Project

Spoken Corpus of the Southern-Dutch Dialects (GCND)

Code

319300220

Duration

01 May 2020 → 30 April 2024

Funding

Research Foundation - Flanders (FWO)

Promotor

Anne Breitbarth

Research disciplines

Humanities and the arts
- Corpus linguistics
- Diachronic linguistics
- Dialectology
- Grammar
- Historical linguistics
- Morphology
- Sociolinguistics
- Syntax

Keywords

dialectology dialects southern Dutch dialects corpus corpus linguistics History Linguistics Language technology

Project description

This application proposes the creation of the first corpus of spoken Dutch dialects. The project aims at making accessible a unique collection of dialect recordings from 768 places in Belgium, France and the south of the Netherlands, 740 of them originally recorded between 1963 and 1976, with speakers that are generally non-mobile, rural, unschooled and born around 1900. For the GCND, the recordings are transcribed – urgent in times of rapidly progressing dialect loss! – using a newly developed two-tier protocol, and linguistically annotated (i.e. with information on the word class of the individual words (‘postags’) and the syntactic functions of word groups (‘parsing’)) using existing software tools. Compared to other data collections on Dutch dialects, the GCND will be unique in being based exclusively on spontaneous speech.
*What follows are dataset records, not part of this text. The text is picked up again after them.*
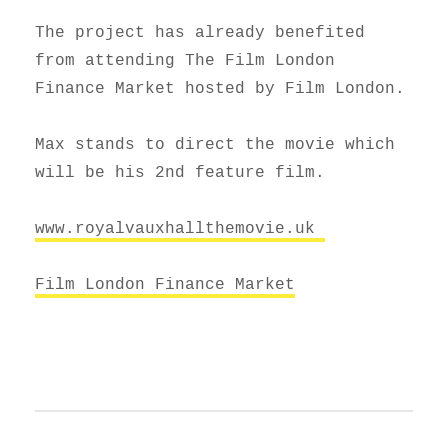
The project has already benefited
from attending The Film London
Finance Market hosted by Film London.
Max stands to direct the movie which
will be his 2nd feature film.
www.royalvauxhallthemovie.uk
Film London Finance Market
As the dialect recordings represent a historical stage of the language (in the case of French-Flemish even the last witness of a now all but extinct language variety) and will now finally be searchable for word forms and syntactic patterns, the GCND will (i) make it possible to track language change through time and space, (ii) enable a new perspective on the functional strength of dialect features in real life and (iii) facilitate the serendipitous research of previously unnoticed structures. Audio, transcriptions and annotations will be made available online (with query tools). The GCND will as such form an unparalleled corpus of dialect data.